◆ Work request ◆
In the entries below, find every line holding the string "Standort" and collect it.

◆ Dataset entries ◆
:::
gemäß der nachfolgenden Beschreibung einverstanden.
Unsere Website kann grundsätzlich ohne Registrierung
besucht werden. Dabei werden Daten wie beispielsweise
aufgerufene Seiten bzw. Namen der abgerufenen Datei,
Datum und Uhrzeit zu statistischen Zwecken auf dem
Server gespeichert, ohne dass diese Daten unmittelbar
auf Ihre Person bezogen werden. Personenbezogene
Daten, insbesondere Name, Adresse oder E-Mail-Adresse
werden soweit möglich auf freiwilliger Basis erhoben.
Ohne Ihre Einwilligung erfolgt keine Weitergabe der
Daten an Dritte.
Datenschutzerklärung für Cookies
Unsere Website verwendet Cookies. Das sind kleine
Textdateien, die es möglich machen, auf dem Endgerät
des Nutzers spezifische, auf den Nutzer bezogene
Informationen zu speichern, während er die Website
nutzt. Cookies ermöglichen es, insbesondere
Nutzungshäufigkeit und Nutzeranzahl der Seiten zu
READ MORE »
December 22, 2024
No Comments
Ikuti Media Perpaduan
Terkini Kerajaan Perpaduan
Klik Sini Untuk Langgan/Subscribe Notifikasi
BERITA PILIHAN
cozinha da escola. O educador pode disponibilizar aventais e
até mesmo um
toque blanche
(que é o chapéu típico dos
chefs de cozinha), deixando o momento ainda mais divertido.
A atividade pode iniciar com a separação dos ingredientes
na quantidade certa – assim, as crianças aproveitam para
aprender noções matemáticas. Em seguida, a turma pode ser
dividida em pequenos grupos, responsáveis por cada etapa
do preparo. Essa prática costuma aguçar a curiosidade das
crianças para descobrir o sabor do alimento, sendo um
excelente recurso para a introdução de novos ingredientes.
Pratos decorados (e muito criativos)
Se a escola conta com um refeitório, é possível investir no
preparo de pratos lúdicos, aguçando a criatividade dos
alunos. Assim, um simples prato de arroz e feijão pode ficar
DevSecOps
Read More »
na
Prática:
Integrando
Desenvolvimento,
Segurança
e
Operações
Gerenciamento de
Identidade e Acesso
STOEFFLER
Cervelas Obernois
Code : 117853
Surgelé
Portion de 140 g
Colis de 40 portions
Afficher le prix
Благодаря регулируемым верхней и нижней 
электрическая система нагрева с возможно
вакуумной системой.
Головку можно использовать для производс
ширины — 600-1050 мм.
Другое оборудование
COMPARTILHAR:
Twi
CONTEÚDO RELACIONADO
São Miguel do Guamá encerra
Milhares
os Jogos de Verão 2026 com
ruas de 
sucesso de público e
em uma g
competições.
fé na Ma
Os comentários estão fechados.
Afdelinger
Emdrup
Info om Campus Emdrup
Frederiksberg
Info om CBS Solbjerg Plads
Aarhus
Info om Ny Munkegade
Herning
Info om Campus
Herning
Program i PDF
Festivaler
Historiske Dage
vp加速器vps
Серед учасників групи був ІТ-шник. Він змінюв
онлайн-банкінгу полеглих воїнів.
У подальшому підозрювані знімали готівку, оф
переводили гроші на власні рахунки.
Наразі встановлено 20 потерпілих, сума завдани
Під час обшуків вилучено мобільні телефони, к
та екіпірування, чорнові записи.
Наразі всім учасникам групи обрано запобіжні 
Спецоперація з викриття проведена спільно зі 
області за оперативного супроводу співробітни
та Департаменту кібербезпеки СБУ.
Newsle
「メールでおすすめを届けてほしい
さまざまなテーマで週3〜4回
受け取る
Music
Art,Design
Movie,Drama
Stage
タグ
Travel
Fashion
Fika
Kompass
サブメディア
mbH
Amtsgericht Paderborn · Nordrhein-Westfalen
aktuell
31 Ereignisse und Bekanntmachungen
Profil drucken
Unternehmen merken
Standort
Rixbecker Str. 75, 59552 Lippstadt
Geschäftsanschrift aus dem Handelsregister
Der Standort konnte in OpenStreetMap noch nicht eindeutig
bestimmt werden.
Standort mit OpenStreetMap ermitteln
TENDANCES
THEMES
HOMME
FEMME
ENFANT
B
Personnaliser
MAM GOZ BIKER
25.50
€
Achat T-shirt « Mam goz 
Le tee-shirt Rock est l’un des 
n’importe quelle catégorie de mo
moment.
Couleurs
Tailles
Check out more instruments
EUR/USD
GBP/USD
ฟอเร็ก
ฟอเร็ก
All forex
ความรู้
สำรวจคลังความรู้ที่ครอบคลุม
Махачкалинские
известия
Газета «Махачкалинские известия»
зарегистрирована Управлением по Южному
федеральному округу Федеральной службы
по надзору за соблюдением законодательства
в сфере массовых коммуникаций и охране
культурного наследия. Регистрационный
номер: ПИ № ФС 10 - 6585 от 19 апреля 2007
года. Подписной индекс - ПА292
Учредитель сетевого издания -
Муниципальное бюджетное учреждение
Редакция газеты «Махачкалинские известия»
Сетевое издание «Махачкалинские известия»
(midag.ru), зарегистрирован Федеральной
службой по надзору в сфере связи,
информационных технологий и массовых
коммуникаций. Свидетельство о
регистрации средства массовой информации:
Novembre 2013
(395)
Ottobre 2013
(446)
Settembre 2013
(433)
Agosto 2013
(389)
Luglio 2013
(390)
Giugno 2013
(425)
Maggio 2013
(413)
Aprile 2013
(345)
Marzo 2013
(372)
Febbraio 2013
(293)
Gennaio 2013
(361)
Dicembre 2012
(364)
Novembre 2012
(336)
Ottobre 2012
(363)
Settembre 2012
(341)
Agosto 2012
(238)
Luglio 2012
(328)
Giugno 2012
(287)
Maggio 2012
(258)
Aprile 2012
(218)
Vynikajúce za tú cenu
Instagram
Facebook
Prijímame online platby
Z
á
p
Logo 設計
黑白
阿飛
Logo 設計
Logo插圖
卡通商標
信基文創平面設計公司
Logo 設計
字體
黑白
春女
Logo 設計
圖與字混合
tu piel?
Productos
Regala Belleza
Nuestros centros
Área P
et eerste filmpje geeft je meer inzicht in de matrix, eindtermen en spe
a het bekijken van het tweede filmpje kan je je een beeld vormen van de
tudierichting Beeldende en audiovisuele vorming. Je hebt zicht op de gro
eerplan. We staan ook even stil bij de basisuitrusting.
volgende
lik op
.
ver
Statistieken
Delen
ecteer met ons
:::
◆ Task answer ◆
Standort
Der Standort konnte in OpenStreetMap noch nicht eindeutig
Standort mit OpenStreetMap ermitteln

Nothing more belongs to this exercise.